- _TASK A_:
List every person named in the article on Crime Stoppers.
- _TASK B_:
Swap "posters" for "flyers" in the article on Crime Stoppers, and give the passage starting with "The Nassau County police department, which" and going on through "from going unpunished." with that change.
- _TASK C_:
Write the next part of the article on Crime Stoppers, continuing after its last sentence.

- _TEXT SHOWN_:
━━━━
What Is Crime Stoppers?

Confronted with yet another death during a gas station robbery, Detective Greg MacAleese of the Albuquerque, N.M., police force decided that the traditional crime fighting arsenal in the nation’s murder capital must be updated to be effective.

MacAleese’s solution, Crime Stoppers, earned him the title as one of the people who changed the face of the United States during the turbulence of the 1970s. The program’s relative simplicity — you call, leave no trace of yourself, not even a name, get paid through a code, and disappear back into everyday life — restored a sense of security in people calling police.

The program is nationwide, but is administered separately by each individual jurisdiction. And the rules are the same, Gregory Quinn, a senior detective in the Nassau County Police homicide division, told Hamodia.

“If someone calls Crime Stoppers,” said Quinn, a 40-year police veteran, “we have no way of identifying that person.”

Even as telephone technology grew over the last two decades, the no-drama behind Crime Stoppers remained the same: no Caller ID, no using callers to testify in trial, and disabling any way of calling the person unless he calls first.

The Nassau County police department, which would handle a potential Crime Stoppers call about Chaim Weiss, z”l, was set up in the early 1990s, and is run by Robert Merfogel, under the direction of County Executive Edward Mangano and Thomas Dale, the police commissioner.

Merfogel said that they receive about 10 tips a day, but refused to give any details as to their nature.

“We have two full-time detectives assigned to Crime Stoppers, plus two part timers,” Merfogel told Hamodia. “It’s not only taking tips over the phone, its disseminating the crimes in Nassau County, its making Crime Stoppers posters, and getting the word out there.”

The idea behind Crime Stoppers hews closely to the mission set by MacAleese when he wanted to stop another murder from going unpunished.

Michael Carmen was a young college student who earned some extra money by working in a gas station in Albuquerque. A groom two weeks before his wedding, he offered a coworker to replace him on a double shift.

But an armed robbery in July 1976 ended up with Carmen gravely wounded. He was kept alive by the hospital for four hours as he repeatedly tried to tell detectives who was responsible for the crime. But he just didn’t have the strength to form the words.

His death might have ended up as just another unsolved statistic in the police database if not for the persistence of MacAleese, a Canadian-born reporter-turned-detective.
━━━━
- _Collected data entries_:
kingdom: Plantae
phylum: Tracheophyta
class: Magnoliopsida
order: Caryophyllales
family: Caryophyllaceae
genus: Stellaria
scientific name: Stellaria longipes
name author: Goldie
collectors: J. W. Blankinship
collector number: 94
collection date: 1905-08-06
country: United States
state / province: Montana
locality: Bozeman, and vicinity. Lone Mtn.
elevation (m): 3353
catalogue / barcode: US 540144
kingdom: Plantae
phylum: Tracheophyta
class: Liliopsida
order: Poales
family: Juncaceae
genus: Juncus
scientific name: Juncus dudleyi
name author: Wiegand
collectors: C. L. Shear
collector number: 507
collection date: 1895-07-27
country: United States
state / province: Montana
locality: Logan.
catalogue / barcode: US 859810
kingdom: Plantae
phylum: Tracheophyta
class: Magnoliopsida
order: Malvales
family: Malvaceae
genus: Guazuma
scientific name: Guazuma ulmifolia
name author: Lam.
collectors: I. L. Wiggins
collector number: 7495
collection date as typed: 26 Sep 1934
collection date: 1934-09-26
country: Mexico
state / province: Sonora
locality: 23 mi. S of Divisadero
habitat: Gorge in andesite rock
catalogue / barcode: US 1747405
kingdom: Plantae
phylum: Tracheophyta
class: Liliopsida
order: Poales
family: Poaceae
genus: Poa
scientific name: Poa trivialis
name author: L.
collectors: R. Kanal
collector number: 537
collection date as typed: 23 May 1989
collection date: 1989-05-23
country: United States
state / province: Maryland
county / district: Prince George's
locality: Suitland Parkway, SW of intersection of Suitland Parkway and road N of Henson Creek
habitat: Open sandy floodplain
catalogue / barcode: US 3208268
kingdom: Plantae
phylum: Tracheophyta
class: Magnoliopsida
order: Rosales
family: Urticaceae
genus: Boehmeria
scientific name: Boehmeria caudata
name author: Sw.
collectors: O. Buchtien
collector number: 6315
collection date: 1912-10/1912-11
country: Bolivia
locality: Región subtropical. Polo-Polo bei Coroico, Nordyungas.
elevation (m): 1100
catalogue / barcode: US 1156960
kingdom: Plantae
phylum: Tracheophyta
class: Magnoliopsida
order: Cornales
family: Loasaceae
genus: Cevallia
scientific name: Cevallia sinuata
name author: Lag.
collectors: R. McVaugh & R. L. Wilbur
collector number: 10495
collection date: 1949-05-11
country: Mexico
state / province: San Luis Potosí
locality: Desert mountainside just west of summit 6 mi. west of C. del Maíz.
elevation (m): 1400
━━━━
- _REPLY A_:
Greg MacAleese, Gregory Quinn, Chaim Weiss, Robert Merfogel, Edward Mangano, Thomas Dale, Michael Carmen

- _REPLY B_:
The Nassau County police department, which would handle a potential Crime Stoppers call about Chaim Weiss, z”l, was set up in the early 1990s, and is run by Robert Merfogel, under the direction of County Executive Edward Mangano and Thomas Dale, the police commissioner.

Merfogel said that they receive about 10 tips a day, but refused to give any details as to their nature.

“We have two full-time detectives assigned to Crime Stoppers, plus two part timers,” Merfogel told Hamodia. “It’s not only taking tips over the phone, its disseminating the crimes in Nassau County, its making Crime Stoppers flyers, and getting the word out there.”

The idea behind Crime Stoppers hews closely to the mission set by MacAleese when he wanted to stop another murder from going unpunished.

- _REPLY C_:
It seemed inconceivable to MacAleese’s colleagues that someone who had information on Carmen’s senseless killing would remain silent. But the detective wanted to go outside the box.

He came up with a three-step plan: do a video reenactment and broadcast it in the local media, guarantee anonymity for anyone who was willing to call him with information, and put up a reward — that first prize money came from MacAleese’s own pocket; today it is raised by private donations — “for information leading to the arrest and conviction” of those responsible for Carmen’s murder.

The three greatest inhibitions people have about calling police, law enforcement officials say, are the fear of reprisal, a reluctance to get involved, and just plain apathy. Crime Stoppers resolves them by offering anonymity and paying rewards.

MacAleese’s plan worked. Within a few hours after the re-enactment of the murder was broadcast, he received a phone call from a young man. The video image had triggered his memory of a loud bang in the vicinity of the gas bar. He then saw a car speeding off.

The caller told MacAleese that he did not recognize the two occupants but thought he recalled the vehicle as belonging to a resident in a nearby apartment complex.

Through investigation, MacAleese and a team of detectives arrested two men within 72 hours and charged them with the murder of Carmen and a string of armed robberies. The caller, who was never named, went to a local bank and withdrew his award money by identifying himself through a code.

MacAleese’s first effort had tertiary results as well. Other calls that followed the reenactment allowed police to solve six other crimes.

Since then, Crime Stoppers has helped solve nearly a million crimes and has chapters in many major cities worldwide.

“The two criminals who shot down Michael Carmen … didn’t realize that they would be responsible for a world-wide anti-crime movement that has resulted in the solution of more than 425,000 major crimes,” MacAleese wrote a few years ago.